━━ Material to process ━━
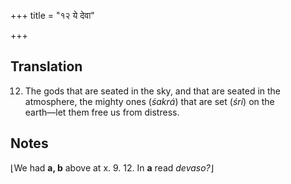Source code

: +++
title = "१२ ये देवा"

+++
## Translation
12. The gods that are seated in the sky, and that are seated in the  
atmosphere, the mighty ones (*śakrá*) that are set (*śri*) on the  
earth—let them free us from distress.

## Notes
⌊We had **a, b** above at x. 9. 12. In **a** read *devaso?*⌋
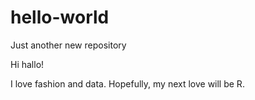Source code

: # hello-world
Just another new repository

Hi hallo!

I love fashion and data. Hopefully, my next love will be R.
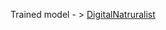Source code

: 


Trained model - > [DigitalNatruralist](https://drive.google.com/file/d/1eB88QrGHU6iEMtE6Q2HhMirQpKO37lcE/view?usp=sharing)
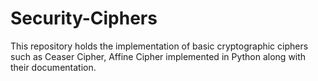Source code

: # Security-Ciphers
This repository holds the implementation of basic cryptographic ciphers such as Ceaser Cipher, Affine Cipher implemented in Python along with their documentation.
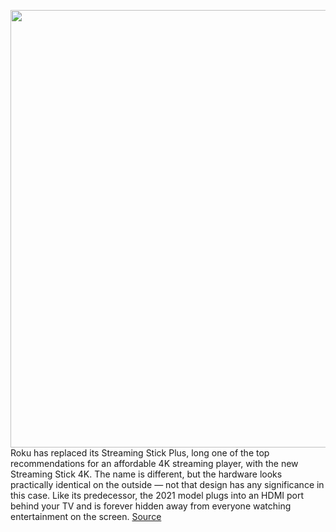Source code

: <img src='https://cdn.vox-cdn.com/thumbor/ATPlnhqe6-adQyvNOQ96dqvaL4k=/0x0:2040x1360/1200x675/filters:focal(632x597:958x923)/cdn.vox-cdn.com/uploads/chorus_image/image/69999472/IMG_0033.0.jpg' width='700px' /><br/>
Roku has replaced its Streaming Stick Plus, long one of the top recommendations for an affordable 4K streaming player, with the new Streaming Stick 4K. The name is different, but the hardware looks practically identical on the outside — not that design has any significance in this case. Like its predecessor, the 2021 model plugs into an HDMI port behind your TV and is forever hidden away from everyone watching entertainment on the screen.
<a href='https://www.theverge.com/22727963/roku-streaming-stick-4k-review'> Source <a/>
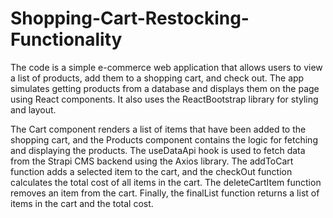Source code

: # Shopping-Cart-Restocking-Functionality
The code is a simple e-commerce web application that allows users to view a list of products, add them to a shopping cart, and check out. The app simulates getting products from a database and displays them on the page using React components. It also uses the ReactBootstrap library for styling and layout.

The Cart component renders a list of items that have been added to the shopping cart, and the Products component contains the logic for fetching and displaying the products. The useDataApi hook is used to fetch data from the Strapi CMS backend using the Axios library. The addToCart function adds a selected item to the cart, and the checkOut function calculates the total cost of all items in the cart. The deleteCartItem function removes an item from the cart. Finally, the finalList function returns a list of items in the cart and the total cost.
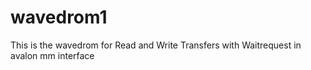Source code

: # wavedrom1
This is the wavedrom for Read and Write Transfers with Waitrequest in avalon mm interface
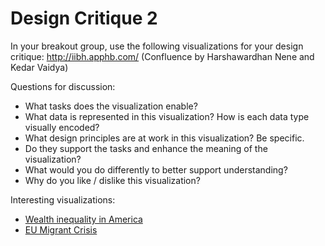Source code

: # Design Critique 2

In your breakout group, use the following visualizations for your design
critique: http://iibh.apphb.com/ (Confluence by Harshawardhan Nene and Kedar
Vaidya)

Questions for discussion:

* What tasks does the visualization enable?
* What data is represented in this visualization? How is each data type visually encoded?
* What design principles are at work in this visualization? Be specific.
* Do they support the tasks and enhance the meaning of the visualization?
* What would you do differently to better support understanding?
* Why do you like / dislike this visualization?

Interesting visualizations:

* [Wealth inequality in America]
* [EU Migrant Crisis]


[Wealth inequality in America]: https://www.youtube.com/watch?feature=player_embedded&v=QPKKQnijnsM
[EU Migrant Crisis]: https://public.tableau.com/s/gallery/eu-migrant-crisis?utm_source=feedburner&utm_medium=email&utm_campaign=Feed%3A+VizOfTheDay+%28Viz+of+the+Day+-+Beautiful+Visual+Stories%29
━━━
What you need to do: Return the lines above exactly; the images are not part of the copy.

Task answer:
Source code

: +++
title = "१२ ये देवा"

+++
## Translation
12. The gods that are seated in the sky, and that are seated in the  
atmosphere, the mighty ones (*śakrá*) that are set (*śri*) on the  
earth—let them free us from distress.

## Notes
⌊We had **a, b** above at x. 9. 12. In **a** read *devaso?*⌋
Source code

: # hello-world
Just another new repository

Hi hallo!

I love fashion and data. Hopefully, my next love will be R.
Source code

: 


Trained model - > [DigitalNatruralist](https://drive.google.com/file/d/1eB88QrGHU6iEMtE6Q2HhMirQpKO37lcE/view?usp=sharing)
Source code

: # Security-Ciphers
This repository holds the implementation of basic cryptographic ciphers such as Ceaser Cipher, Affine Cipher implemented in Python along with their documentation.
Source code

: <img src='https://cdn.vox-cdn.com/thumbor/ATPlnhqe6-adQyvNOQ96dqvaL4k=/0x0:2040x1360/1200x675/filters:focal(632x597:958x923)/cdn.vox-cdn.com/uploads/chorus_image/image/69999472/IMG_0033.0.jpg' width='700px' /><br/>
Roku has replaced its Streaming Stick Plus, long one of the top recommendations for an affordable 4K streaming player, with the new Streaming Stick 4K. The name is different, but the hardware looks practically identical on the outside — not that design has any significance in this case. Like its predecessor, the 2021 model plugs into an HDMI port behind your TV and is forever hidden away from everyone watching entertainment on the screen.
<a href='https://www.theverge.com/22727963/roku-streaming-stick-4k-review'> Source <a/>
Source code

: # Shopping-Cart-Restocking-Functionality
The code is a simple e-commerce web application that allows users to view a list of products, add them to a shopping cart, and check out. The app simulates getting products from a database and displays them on the page using React components. It also uses the ReactBootstrap library for styling and layout.

The Cart component renders a list of items that have been added to the shopping cart, and the Products component contains the logic for fetching and displaying the products. The useDataApi hook is used to fetch data from the Strapi CMS backend using the Axios library. The addToCart function adds a selected item to the cart, and the checkOut function calculates the total cost of all items in the cart. The deleteCartItem function removes an item from the cart. Finally, the finalList function returns a list of items in the cart and the total cost.
Source code

: # wavedrom1
This is the wavedrom for Read and Write Transfers with Waitrequest in avalon mm interface
Source code

: # Design Critique 2

In your breakout group, use the following visualizations for your design
critique: http://iibh.apphb.com/ (Confluence by Harshawardhan Nene and Kedar
Vaidya)

Questions for discussion:

* What tasks does the visualization enable?
* What data is represented in this visualization? How is each data type visually encoded?
* What design principles are at work in this visualization? Be specific.
* Do they support the tasks and enhance the meaning of the visualization?
* What would you do differently to better support understanding?
* Why do you like / dislike this visualization?

Interesting visualizations:

* [Wealth inequality in America]
* [EU Migrant Crisis]


[Wealth inequality in America]: https://www.youtube.com/watch?feature=player_embedded&v=QPKKQnijnsM
[EU Migrant Crisis]: https://public.tableau.com/s/gallery/eu-migrant-crisis?utm_source=feedburner&utm_medium=email&utm_campaign=Feed%3A+VizOfTheDay+%28Viz+of+the+Day+-+Beautiful+Visual+Stories%29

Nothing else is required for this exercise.